# PROBLEM DESCRIPTION
From the records below, please return each line that holds the word "casing".

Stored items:
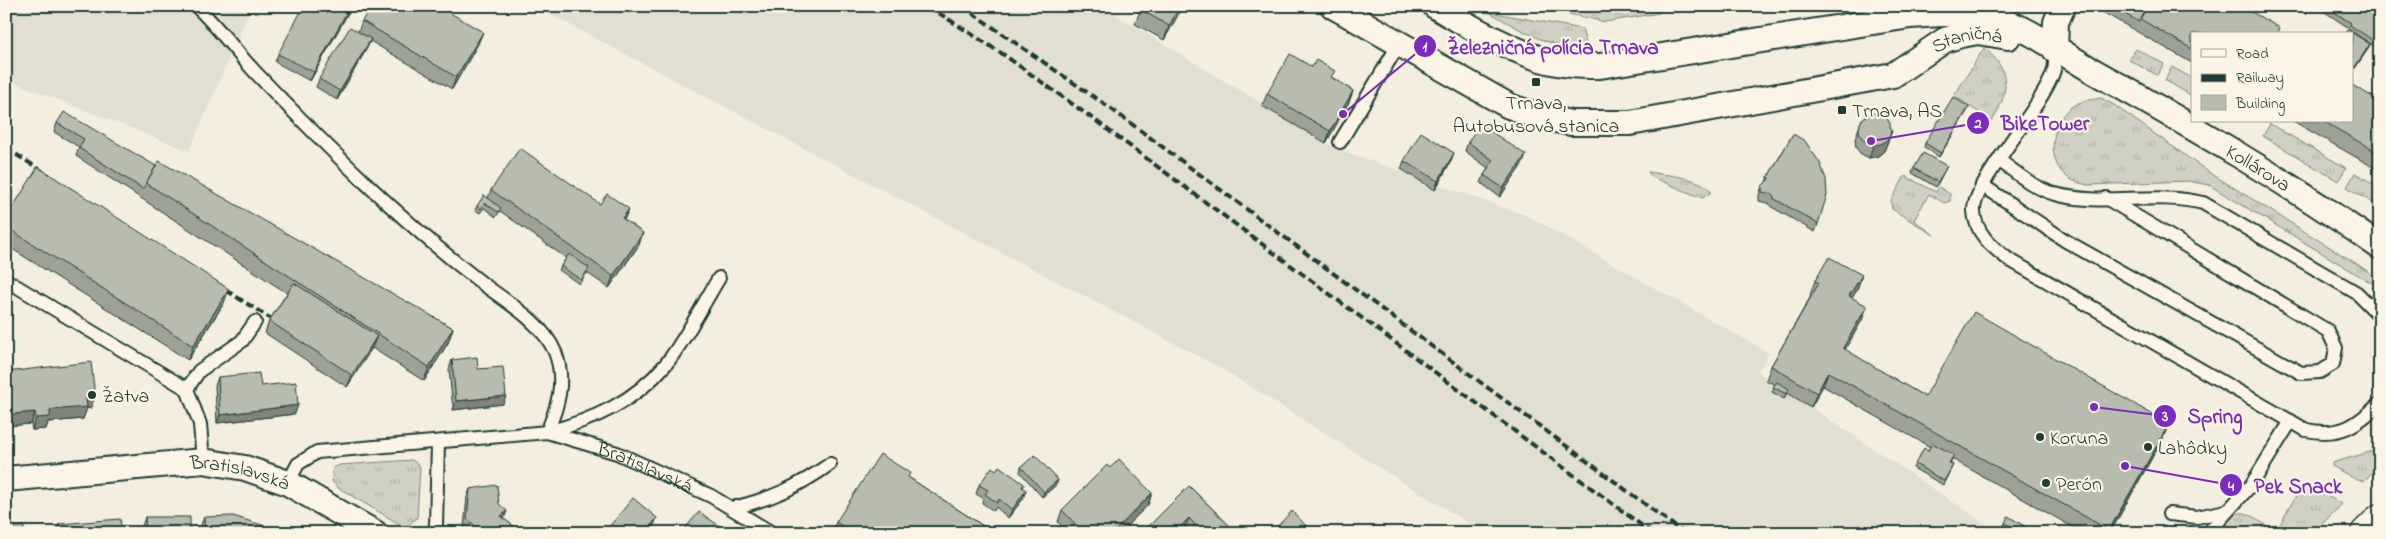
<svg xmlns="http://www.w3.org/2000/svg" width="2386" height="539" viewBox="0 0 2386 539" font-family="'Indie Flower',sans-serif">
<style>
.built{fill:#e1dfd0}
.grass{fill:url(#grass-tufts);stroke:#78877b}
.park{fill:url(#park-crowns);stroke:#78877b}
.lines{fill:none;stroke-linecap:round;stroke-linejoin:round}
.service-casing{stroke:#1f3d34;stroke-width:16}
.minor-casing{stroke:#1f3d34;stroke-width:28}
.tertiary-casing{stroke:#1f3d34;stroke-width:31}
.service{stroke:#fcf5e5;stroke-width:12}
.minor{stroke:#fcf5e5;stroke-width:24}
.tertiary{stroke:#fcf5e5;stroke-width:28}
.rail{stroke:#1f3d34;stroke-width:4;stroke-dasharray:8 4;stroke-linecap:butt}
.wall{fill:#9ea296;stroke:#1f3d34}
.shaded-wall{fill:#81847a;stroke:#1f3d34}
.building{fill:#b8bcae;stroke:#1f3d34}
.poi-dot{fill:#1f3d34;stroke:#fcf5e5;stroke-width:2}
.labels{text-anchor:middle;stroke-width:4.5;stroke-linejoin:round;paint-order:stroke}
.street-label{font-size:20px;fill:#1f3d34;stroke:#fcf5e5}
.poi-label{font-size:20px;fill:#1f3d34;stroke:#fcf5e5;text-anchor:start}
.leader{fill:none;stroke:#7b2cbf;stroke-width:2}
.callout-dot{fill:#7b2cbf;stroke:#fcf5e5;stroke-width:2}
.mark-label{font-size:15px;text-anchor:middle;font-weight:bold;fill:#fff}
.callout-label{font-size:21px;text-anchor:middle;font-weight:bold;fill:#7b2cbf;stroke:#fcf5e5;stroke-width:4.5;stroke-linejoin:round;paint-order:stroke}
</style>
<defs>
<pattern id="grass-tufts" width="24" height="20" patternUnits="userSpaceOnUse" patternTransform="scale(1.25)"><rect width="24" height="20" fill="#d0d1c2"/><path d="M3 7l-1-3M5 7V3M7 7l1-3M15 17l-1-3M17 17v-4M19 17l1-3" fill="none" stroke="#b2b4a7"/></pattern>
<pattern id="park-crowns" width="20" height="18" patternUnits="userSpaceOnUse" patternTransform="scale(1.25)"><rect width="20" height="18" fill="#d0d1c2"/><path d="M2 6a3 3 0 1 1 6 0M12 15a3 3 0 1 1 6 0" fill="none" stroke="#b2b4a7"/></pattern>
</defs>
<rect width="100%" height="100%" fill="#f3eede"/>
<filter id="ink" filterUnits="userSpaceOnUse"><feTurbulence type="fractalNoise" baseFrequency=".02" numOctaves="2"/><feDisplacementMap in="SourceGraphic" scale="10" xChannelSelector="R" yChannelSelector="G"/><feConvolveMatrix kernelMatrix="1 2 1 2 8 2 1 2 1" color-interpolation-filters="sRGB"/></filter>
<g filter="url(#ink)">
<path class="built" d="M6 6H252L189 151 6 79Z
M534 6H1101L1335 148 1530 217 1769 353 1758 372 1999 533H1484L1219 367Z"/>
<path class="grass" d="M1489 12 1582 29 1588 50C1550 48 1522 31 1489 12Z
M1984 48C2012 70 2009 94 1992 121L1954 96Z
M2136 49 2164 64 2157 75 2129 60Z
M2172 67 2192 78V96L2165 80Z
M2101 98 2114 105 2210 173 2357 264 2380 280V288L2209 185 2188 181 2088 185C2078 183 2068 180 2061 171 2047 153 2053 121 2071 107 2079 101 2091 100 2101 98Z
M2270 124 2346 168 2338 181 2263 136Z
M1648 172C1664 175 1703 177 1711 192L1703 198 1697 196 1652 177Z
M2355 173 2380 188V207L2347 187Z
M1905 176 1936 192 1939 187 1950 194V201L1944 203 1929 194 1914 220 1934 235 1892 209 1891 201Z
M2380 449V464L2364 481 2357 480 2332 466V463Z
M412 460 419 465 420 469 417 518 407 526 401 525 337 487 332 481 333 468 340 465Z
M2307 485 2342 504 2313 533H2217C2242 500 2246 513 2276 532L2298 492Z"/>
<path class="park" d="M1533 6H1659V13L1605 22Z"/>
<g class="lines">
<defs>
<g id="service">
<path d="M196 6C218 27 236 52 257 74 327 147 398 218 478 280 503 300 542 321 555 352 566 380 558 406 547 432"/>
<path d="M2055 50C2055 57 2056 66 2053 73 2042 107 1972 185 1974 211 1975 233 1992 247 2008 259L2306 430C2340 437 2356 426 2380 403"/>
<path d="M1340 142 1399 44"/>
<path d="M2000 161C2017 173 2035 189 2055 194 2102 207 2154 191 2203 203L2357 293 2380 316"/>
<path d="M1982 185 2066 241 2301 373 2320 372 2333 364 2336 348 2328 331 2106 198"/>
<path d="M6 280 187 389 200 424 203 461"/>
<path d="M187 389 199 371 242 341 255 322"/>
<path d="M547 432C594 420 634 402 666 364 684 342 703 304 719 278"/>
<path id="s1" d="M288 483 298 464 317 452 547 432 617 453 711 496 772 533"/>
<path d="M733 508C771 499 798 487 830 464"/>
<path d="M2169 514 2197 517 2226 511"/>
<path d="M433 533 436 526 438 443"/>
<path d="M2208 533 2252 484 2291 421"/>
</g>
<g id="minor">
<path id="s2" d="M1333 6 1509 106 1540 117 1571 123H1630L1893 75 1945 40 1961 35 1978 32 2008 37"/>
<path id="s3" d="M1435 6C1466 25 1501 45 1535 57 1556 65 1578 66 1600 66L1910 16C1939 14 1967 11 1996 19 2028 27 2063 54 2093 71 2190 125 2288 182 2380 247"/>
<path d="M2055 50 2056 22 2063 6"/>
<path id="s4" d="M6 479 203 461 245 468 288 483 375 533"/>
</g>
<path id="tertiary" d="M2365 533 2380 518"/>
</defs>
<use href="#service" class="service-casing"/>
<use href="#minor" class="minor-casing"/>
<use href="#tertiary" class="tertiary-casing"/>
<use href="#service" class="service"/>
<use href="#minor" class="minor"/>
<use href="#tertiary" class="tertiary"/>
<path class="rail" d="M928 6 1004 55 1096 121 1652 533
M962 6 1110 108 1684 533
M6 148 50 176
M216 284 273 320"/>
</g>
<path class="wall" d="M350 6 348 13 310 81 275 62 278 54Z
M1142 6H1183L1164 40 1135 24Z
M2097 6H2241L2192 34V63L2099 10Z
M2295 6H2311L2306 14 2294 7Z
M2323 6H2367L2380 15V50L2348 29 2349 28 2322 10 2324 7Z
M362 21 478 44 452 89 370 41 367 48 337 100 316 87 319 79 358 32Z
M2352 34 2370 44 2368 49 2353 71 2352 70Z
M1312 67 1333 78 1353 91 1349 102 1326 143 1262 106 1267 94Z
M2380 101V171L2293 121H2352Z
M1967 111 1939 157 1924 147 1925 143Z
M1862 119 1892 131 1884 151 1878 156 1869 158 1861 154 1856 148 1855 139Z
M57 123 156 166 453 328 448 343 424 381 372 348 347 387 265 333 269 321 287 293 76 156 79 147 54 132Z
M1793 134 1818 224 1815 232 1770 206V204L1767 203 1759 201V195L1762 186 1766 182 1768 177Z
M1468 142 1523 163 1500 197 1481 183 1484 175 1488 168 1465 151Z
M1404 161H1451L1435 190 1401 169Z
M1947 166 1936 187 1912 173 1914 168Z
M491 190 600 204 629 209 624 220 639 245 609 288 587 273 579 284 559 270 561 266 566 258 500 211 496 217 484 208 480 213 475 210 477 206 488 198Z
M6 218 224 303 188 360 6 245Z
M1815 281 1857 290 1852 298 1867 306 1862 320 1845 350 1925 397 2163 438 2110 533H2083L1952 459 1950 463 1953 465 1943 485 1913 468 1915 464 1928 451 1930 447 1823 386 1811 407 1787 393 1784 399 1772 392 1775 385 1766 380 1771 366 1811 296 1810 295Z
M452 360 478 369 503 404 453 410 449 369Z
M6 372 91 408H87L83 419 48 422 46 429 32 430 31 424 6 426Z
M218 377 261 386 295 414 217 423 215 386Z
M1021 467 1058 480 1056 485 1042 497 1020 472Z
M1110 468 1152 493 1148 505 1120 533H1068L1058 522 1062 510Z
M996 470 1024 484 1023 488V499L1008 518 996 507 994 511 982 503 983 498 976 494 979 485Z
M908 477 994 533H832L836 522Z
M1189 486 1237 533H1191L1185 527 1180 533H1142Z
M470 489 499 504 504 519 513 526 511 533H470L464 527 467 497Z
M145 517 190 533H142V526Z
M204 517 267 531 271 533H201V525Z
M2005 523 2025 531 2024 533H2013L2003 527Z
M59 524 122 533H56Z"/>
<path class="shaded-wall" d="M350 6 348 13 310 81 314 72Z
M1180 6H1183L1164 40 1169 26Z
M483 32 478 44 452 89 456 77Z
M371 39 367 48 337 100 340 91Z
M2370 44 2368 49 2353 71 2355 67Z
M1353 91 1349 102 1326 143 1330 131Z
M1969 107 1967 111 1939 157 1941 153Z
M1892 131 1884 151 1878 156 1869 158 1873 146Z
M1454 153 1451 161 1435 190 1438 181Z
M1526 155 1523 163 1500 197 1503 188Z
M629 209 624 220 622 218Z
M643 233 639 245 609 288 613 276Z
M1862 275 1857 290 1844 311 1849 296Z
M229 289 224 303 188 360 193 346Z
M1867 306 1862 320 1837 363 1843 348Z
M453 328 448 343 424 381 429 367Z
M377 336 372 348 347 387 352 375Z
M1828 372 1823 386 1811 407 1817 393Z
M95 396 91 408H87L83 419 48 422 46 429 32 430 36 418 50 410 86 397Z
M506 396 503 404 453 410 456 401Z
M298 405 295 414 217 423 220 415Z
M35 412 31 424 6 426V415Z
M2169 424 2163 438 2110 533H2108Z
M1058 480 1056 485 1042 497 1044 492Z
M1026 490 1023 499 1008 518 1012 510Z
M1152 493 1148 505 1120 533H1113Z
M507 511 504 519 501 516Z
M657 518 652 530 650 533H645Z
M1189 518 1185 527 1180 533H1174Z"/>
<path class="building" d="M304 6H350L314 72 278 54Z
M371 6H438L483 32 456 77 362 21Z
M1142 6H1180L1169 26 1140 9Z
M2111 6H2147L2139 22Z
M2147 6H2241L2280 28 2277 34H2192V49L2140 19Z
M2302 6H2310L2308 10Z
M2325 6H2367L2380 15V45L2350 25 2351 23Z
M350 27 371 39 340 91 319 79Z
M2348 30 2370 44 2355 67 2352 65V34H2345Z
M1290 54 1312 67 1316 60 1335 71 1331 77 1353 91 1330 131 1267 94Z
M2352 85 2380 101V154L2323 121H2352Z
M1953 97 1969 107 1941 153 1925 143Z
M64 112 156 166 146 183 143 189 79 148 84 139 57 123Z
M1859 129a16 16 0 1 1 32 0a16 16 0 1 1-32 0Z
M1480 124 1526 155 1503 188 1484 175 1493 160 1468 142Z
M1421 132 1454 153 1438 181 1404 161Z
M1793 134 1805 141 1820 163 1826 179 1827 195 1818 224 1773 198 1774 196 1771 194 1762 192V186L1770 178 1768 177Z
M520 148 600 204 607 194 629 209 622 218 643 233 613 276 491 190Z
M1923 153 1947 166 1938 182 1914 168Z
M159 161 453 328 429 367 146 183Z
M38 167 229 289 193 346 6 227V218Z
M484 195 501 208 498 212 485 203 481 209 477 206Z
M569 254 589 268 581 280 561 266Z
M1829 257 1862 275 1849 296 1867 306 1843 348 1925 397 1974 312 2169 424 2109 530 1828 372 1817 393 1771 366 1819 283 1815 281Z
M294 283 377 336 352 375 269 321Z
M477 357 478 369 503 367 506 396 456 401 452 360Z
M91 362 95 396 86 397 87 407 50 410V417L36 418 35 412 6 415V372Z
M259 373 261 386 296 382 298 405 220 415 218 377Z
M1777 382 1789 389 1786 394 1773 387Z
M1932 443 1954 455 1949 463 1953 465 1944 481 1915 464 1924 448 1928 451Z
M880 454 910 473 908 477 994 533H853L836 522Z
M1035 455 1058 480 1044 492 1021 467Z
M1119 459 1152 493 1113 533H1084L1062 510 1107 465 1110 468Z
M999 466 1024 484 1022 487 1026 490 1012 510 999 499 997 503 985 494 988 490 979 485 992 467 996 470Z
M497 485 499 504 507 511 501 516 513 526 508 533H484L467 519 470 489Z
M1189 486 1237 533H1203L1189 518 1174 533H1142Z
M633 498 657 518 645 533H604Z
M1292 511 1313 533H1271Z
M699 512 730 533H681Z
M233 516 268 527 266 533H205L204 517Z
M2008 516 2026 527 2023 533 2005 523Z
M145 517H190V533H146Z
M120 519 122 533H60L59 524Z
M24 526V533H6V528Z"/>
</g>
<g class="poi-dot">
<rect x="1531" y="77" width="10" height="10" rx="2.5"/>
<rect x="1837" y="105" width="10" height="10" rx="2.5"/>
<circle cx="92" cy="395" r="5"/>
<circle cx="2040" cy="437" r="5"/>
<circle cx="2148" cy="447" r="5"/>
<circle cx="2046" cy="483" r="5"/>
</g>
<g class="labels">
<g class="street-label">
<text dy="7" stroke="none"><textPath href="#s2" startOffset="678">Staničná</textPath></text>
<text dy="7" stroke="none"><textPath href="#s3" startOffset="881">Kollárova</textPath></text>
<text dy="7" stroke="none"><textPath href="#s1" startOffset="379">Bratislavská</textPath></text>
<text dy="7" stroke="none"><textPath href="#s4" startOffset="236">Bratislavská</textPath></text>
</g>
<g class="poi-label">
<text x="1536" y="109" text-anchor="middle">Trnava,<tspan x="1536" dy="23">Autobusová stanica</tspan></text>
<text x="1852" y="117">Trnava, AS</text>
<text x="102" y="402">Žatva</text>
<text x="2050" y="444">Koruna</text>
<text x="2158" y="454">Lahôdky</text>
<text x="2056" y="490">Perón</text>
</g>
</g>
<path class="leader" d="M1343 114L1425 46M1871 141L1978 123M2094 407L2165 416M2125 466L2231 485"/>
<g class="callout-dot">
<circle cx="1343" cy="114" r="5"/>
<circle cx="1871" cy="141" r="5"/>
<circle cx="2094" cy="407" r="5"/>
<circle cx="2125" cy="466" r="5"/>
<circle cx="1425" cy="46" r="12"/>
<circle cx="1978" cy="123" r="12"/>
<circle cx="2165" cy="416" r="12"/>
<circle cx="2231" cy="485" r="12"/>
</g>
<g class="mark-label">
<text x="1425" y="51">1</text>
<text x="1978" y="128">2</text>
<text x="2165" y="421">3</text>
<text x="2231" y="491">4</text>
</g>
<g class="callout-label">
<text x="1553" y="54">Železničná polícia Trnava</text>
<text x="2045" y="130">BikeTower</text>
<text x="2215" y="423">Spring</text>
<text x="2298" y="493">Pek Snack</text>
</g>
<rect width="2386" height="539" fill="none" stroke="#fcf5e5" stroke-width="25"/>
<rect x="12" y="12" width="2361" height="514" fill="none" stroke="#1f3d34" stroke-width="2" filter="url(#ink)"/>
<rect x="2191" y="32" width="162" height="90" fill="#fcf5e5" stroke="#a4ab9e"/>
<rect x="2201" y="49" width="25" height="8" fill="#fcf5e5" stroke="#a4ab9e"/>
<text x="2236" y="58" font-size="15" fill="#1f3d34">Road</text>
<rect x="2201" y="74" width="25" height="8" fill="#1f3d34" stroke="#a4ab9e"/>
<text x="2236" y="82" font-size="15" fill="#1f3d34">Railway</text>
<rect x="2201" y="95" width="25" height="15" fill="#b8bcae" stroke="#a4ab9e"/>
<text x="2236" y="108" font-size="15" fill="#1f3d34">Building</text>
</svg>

# TASK RESULT
.service-casing{stroke:#1f3d34;stroke-width:16}
.minor-casing{stroke:#1f3d34;stroke-width:28}
.tertiary-casing{stroke:#1f3d34;stroke-width:31}
<use href="#service" class="service-casing"/>
<use href="#minor" class="minor-casing"/>
<use href="#tertiary" class="tertiary-casing"/>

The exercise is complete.